MONTRÉAL – L’industrie canadienne du bois d’oeuvre est dans une meilleure position qu’elle ne l’était il y a 10 ans pour traverser un conflit commercial avec les États-Unis, mais les plus petits producteurs du Québec et de l’Ontario seraient particulièrement vulnérables aux droits qui pourraient être imposés d’ici quelques semaines, ont estimé des observateurs.
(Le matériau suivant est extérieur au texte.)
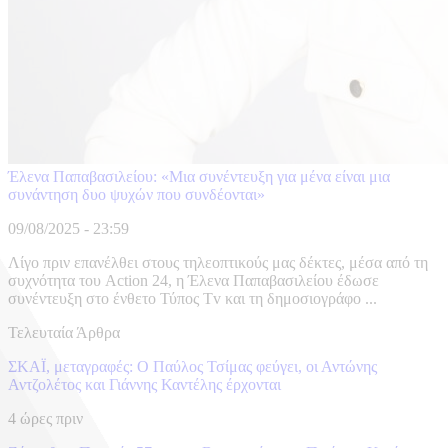
Έλενα Παπαβασιλείου: «Μια συνέντευξη για μένα είναι μια
συνάντηση δυο ψυχών που συνδέονται»
09/08/2025 - 23:59
Λίγο πριν επανέλθει στους τηλεοπτικούς μας δέκτες, μέσα από τη
συχνότητα του Action 24, η Έλενα Παπαβασιλείου έδωσε
συνέντευξη στο ένθετο Τύπος Tv και τη δημοσιογράφο ...
Τελευταία Άρθρα
ΣΚΑΪ, μεταγραφές: Ο Παύλος Τσίμας φεύγει, οι Αντώνης
Αντζολέτος και Γιάννης Καντέλης έρχονται
4 ώρες πριν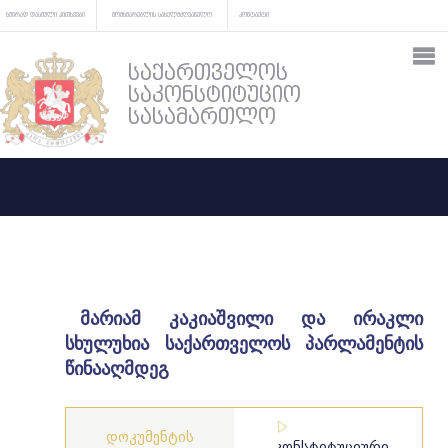
ხშირად დასმული კითხვები
მომხმარებლის სახელმძღვანელო
კონტაქტი
საქართველოს
საკონსტიტუციო
სასამართლო
მარიამ კაკიაშვილი და ირაკლი
სხულუხია საქართველოს პარლამენტის
წინააღმდეგ
დოკუმენტის
კონსტიტუციური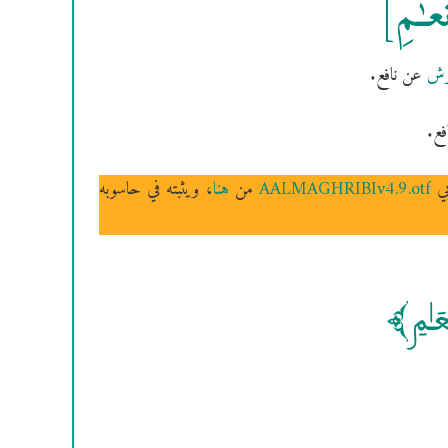
عَـٰمِ]
رش
عن نافع.
فع.
بي
AALMAGHRIBIv4.9.otf
من
هنا
، ويثبته في حاسوبه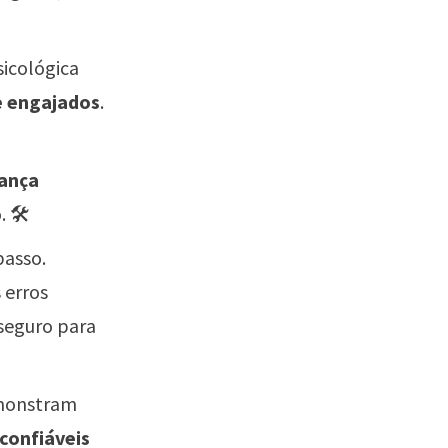
icológica
e engajados
.
ança
 🛠️
passo.
 erros
 seguro para
emonstram
confiáveis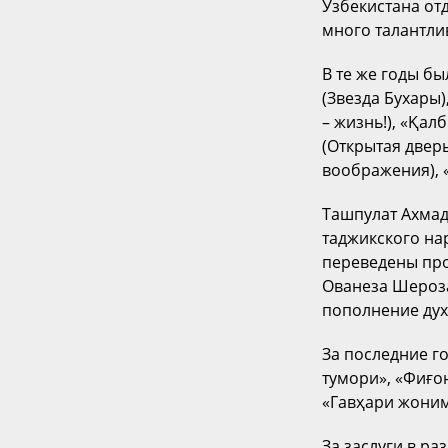
Узбекистана отд
много талантли
В те же годы б
(Звезда Бухары)
– жизнь!), «Қа
(Открытая двер
воображения), «
Ташпулат Ахмад
таджикского на
переведены про
Ованеза Шероза
пополнение дух
За последние г
тумори», «Фиғо
«Гавҳари жоним»
За заслуги в ра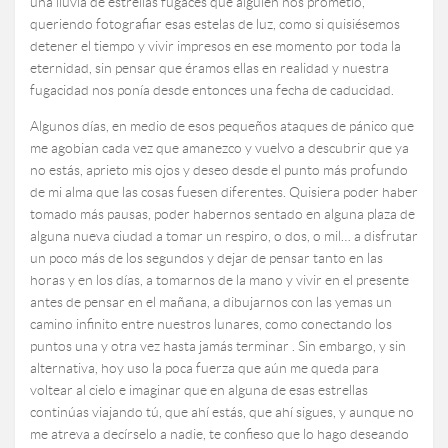
una lluvia de estrellas fugaces que alguien nos prometió,
queriendo fotografiar esas estelas de luz, como si quisiésemos
detener el tiempo y vivir impresos en ese momento por toda la
eternidad, sin pensar que éramos ellas en realidad y nuestra
fugacidad nos ponía desde entonces una fecha de caducidad.
Algunos días, en medio de esos pequeños ataques de pánico que
me agobian cada vez que amanezco y vuelvo a descubrir que ya
no estás, aprieto mis ojos y deseo desde el punto más profundo
de mi alma que las cosas fuesen diferentes. Quisiera poder haber
tomado más pausas, poder habernos sentado en alguna plaza de
alguna nueva ciudad a tomar un respiro, o dos, o mil… a disfrutar
un poco más de los segundos y dejar de pensar tanto en las
horas y en los días, a tomarnos de la mano y vivir en el presente
antes de pensar en el mañana, a dibujarnos con las yemas un
camino infinito entre nuestros lunares, como conectando los
puntos una y otra vez hasta jamás terminar . Sin embargo, y sin
alternativa, hoy uso la poca fuerza que aún me queda para
voltear al cielo e imaginar que en alguna de esas estrellas
continúas viajando tú, que ahí estás, que ahí sigues, y aunque no
me atreva a decírselo a nadie, te confieso que lo hago deseando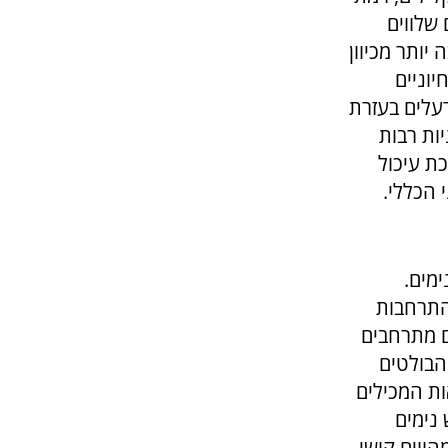
שלווים
יותר מכיוון
יוניים
רעלים בעזרת
ות רבות
כת עיכול
 הכללי.
ימים.
התרחבות
ם מתרחבים
הבולטים
ת המכילים
 נימים
הווים קושי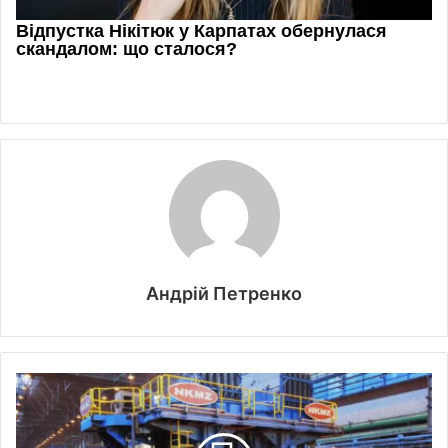
Андрій Петренко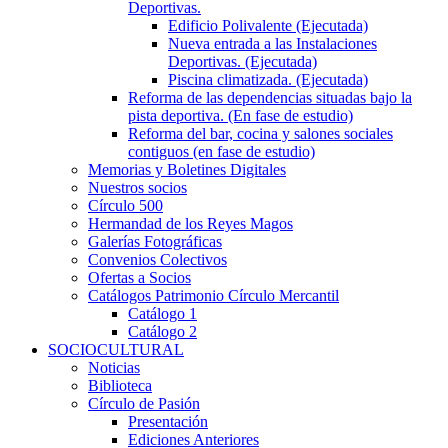
Deportivas.
Edificio Polivalente (Ejecutada)
Nueva entrada a las Instalaciones
Deportivas. (Ejecutada)
Piscina climatizada. (Ejecutada)
Reforma de las dependencias situadas bajo la
pista deportiva. (En fase de estudio)
Reforma del bar, cocina y salones sociales
contiguos (en fase de estudio)
Memorias y Boletines Digitales
Nuestros socios
Círculo 500
Hermandad de los Reyes Magos
Galerías Fotográficas
Convenios Colectivos
Ofertas a Socios
Catálogos Patrimonio Círculo Mercantil
Catálogo 1
Catálogo 2
SOCIOCULTURAL
Noticias
Biblioteca
Círculo de Pasión
Presentación
Ediciones Anteriores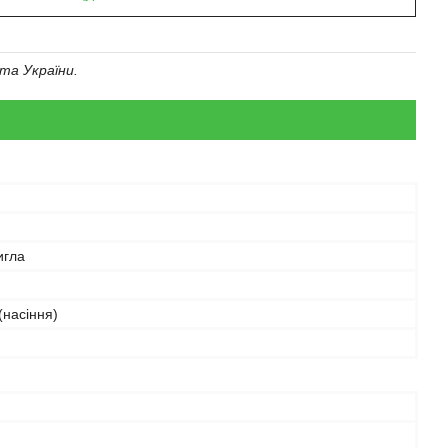
та України.
игла
(насіння)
Les producteurs de la Colombie-Britannique comme West Fraser Timber, Canfor et Interfor ont usé de précautions en achetant des scieries aux États-Unis, principalement pendant la trêve sur le commerce du bois d’oeuvre. Ils ont aussi augmenté leurs exportations de bois d’oeuvre vers la Chine, ce qui leur offre une certaine protection contre les droits compensatoires que les États-Unis pourraient imposer dès le mois de mai.

«Les gros joueurs de l’Ouest sont dans une position plus confortable qu’il y a 10 ans», a noté le président-directeur général du Conseil de l’industrie forestière du Québec, André Tremblay.

«Mais nous nous trouvons maintenant dans une situation bien plus délicate que lors du dernier conflit.»

L’éloignement géographique des scieries de l’Ontario et du Québec avec la Chine les empêche essentiellement de livrer leur bois dans la plus grande économie de l’Asie. La valeur des exportations canadiennes de bois d’oeuvre vers ce pays est passée de 55 millions $ en 2005 à 1 milliard $ l’an dernier, selon Statistique Canada. La quasi-totalité de ces exportations provenait de la Colombie-Britannique.